- From: L. David Baron <dbaron@dbaron.org>
- Date: Tue, 24 Nov 2015 16:28:10 -0800
- To: www-style@w3.org
- Message-ID: <20151125002810.GA22780@pescadero.dbaron.org>
https://drafts.csswg.org/css-will-change/#valdef-will-change-custom-ident
says:
If any non-initial value of a property would cause the element to
generate a containing block for fixed-position elements,
specifying that property in will-change must cause the element to
generate a containing block for fixed-position elements.

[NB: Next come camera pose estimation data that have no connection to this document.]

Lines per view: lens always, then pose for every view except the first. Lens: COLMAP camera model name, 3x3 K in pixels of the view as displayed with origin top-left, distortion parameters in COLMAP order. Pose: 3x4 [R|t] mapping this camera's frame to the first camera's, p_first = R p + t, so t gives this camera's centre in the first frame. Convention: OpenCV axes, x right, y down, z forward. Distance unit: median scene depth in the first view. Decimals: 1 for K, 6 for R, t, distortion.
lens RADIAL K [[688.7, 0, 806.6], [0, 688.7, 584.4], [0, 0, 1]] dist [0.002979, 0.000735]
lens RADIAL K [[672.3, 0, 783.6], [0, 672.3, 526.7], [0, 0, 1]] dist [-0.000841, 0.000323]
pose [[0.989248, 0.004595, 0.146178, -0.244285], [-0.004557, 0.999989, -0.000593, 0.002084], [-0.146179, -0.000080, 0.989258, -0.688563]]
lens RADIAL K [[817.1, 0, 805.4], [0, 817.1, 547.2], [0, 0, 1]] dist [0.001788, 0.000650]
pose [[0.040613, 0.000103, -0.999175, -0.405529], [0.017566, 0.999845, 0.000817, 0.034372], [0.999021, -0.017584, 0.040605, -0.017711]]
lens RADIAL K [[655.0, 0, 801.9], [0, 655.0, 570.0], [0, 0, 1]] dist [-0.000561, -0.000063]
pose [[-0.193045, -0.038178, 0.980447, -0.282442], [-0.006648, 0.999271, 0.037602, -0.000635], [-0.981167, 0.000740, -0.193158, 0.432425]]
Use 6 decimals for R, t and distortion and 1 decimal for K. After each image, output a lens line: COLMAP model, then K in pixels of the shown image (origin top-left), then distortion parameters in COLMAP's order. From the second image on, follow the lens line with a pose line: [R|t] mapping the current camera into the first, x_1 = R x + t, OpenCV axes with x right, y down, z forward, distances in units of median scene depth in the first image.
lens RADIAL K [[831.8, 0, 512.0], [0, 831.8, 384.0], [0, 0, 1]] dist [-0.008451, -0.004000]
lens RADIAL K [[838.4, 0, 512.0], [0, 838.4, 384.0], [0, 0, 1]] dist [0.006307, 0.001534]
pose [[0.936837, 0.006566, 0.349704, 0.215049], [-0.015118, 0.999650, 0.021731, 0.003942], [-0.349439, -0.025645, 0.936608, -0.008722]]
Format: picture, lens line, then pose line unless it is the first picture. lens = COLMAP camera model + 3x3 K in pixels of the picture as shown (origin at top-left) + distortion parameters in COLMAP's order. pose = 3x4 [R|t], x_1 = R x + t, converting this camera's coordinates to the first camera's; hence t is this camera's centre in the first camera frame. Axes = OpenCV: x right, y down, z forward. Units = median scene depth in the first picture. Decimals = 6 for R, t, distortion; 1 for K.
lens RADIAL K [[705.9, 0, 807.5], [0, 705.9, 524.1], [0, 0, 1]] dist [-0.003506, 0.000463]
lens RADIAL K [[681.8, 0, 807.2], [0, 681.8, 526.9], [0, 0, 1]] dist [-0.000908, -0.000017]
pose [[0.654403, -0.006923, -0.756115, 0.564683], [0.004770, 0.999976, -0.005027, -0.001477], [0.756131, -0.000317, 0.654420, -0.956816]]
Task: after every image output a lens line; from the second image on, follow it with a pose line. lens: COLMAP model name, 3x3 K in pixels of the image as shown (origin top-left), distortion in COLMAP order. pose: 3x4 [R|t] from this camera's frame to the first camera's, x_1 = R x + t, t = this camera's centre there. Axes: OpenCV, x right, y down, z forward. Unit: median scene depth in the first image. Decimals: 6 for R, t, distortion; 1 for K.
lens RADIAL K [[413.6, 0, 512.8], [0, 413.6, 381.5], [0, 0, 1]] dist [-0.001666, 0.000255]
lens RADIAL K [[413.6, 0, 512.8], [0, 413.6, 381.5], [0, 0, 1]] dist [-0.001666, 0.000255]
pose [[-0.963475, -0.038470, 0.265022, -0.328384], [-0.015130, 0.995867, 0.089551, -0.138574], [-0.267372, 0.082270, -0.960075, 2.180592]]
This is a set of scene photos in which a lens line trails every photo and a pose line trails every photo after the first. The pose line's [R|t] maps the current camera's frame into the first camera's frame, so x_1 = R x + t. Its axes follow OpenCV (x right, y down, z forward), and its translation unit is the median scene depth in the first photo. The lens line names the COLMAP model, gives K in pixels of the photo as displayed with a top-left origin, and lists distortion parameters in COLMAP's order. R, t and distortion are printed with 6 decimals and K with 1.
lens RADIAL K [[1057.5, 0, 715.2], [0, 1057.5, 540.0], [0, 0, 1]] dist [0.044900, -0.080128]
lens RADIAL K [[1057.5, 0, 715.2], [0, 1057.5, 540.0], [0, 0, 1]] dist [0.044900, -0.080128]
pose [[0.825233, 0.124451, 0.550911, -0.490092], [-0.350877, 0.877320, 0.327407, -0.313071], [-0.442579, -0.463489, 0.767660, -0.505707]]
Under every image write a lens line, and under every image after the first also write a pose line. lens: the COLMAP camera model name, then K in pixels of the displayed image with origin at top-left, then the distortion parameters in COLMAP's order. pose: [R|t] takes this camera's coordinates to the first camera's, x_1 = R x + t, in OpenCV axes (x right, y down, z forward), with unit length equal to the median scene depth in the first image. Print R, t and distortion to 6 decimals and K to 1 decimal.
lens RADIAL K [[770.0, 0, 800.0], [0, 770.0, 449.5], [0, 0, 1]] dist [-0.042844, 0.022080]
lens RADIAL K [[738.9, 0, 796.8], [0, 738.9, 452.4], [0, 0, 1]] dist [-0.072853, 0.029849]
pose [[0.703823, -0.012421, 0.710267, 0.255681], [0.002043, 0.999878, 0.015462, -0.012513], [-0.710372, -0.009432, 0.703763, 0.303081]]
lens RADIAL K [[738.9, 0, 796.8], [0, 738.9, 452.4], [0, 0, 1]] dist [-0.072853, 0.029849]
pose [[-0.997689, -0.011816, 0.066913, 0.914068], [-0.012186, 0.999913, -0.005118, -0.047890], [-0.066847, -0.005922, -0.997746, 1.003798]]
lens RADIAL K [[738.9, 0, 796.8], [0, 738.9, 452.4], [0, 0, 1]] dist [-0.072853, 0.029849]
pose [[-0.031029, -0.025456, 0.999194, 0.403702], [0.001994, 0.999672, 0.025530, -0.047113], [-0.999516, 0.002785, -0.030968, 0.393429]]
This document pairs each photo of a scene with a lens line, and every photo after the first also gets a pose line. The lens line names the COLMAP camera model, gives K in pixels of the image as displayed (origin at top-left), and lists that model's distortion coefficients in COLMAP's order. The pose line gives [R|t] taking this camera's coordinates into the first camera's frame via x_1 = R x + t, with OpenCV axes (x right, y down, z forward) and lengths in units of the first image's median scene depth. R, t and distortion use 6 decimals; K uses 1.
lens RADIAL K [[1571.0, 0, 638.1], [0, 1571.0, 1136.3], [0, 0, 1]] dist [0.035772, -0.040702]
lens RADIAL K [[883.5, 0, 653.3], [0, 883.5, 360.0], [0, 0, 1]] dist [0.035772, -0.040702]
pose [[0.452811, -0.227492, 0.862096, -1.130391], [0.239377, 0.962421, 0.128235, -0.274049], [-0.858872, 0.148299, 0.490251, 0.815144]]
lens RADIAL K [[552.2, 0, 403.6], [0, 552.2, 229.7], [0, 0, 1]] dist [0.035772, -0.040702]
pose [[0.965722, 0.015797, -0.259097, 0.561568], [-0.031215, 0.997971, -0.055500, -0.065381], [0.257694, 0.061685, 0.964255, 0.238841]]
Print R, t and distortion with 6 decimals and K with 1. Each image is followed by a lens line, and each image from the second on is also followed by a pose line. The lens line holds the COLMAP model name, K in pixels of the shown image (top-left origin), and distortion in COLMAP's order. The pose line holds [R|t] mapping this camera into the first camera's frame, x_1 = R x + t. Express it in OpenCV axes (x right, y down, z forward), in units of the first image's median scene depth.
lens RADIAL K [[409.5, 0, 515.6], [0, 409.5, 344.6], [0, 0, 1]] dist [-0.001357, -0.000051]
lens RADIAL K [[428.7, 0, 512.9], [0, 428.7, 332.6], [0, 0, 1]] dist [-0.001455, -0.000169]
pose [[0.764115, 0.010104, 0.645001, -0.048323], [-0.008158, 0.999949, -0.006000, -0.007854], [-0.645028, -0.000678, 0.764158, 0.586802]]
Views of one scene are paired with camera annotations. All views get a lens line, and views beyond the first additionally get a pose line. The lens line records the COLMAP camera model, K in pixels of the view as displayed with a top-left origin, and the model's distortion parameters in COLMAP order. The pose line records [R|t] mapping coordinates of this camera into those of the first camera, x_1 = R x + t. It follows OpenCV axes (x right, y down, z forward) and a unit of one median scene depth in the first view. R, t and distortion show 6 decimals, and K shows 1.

I think this should instead say:
If any non-initial value of a property would cause the element to
generate a containing block for fixed-position elements,
specifying that property in will-change must cause the element to
generate a containing block for fixed-position _and
absolute-position_ elements.
I don't think we need special will-change handling for the
properties that establish a containing block for absolute-position
but not fixed-position elements (i.e., the position property), but
the properties that establish a containing block for
fixed-positioned elements *also* do so for absolutely-positioned
elements. And it would be bizarre (and defeat the point of the
special will-change handling) to establish only half of the
containing-block nature and not all of it.
(Also see
https://lists.w3.org/Archives/Public/public-fx/2015OctDec/0035.html
about making this clearer in css-transforms and css-filters.)
While here, it's probably also worth using "absolutely positioned"
and "fixed positioned" as
https://drafts.csswg.org/css-containment/#containment-paint does,
rather than "fixed-position" and "absolute-position".
-David
--
𝄞 L. David Baron http://dbaron.org/ 𝄂
𝄢 Mozilla https://www.mozilla.org/ 𝄂
Before I built a wall I'd ask to know
What I was walling in or walling out,
And to whom I was like to give offense.